[Saved entries]
==*==

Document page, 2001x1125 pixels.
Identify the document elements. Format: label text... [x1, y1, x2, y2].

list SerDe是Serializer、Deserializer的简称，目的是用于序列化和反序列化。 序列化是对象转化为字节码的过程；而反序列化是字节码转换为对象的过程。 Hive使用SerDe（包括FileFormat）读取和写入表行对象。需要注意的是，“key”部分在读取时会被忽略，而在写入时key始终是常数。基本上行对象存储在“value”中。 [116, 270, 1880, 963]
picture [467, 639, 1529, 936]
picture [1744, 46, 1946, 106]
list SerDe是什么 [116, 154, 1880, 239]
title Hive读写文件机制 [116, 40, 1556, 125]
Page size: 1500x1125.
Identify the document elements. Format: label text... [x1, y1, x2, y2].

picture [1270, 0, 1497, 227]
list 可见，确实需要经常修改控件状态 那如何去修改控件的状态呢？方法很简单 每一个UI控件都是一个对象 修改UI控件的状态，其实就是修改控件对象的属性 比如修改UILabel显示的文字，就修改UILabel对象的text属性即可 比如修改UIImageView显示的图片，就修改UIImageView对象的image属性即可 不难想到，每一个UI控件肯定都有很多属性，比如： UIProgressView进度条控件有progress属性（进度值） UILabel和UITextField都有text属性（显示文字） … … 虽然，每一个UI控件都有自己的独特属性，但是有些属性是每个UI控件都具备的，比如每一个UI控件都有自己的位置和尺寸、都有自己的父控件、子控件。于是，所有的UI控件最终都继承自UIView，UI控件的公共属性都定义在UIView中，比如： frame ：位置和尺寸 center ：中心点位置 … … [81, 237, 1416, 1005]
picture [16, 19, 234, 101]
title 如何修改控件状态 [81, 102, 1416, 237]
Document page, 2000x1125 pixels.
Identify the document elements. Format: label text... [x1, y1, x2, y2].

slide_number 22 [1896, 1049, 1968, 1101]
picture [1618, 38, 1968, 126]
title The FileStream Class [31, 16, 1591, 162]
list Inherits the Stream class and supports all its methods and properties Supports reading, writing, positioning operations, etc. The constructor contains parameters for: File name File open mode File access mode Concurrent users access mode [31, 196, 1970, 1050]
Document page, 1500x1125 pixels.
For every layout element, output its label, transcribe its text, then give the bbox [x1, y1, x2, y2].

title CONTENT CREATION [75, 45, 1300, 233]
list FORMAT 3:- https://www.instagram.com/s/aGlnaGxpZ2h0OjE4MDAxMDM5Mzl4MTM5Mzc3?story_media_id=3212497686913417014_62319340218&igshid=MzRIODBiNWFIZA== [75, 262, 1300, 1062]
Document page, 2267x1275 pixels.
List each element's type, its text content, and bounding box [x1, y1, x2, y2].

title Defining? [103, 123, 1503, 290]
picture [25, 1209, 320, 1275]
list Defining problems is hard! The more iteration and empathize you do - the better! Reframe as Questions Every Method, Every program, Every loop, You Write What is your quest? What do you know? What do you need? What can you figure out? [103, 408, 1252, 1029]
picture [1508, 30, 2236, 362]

==*==

*Exercise goal:* Where the word "pixels" shows up in a line of the entries above, copy that line.

*Solution:*
Document page, 2001x1125 pixels.
Document page, 2000x1125 pixels.
Document page, 1500x1125 pixels.
Document page, 2267x1275 pixels.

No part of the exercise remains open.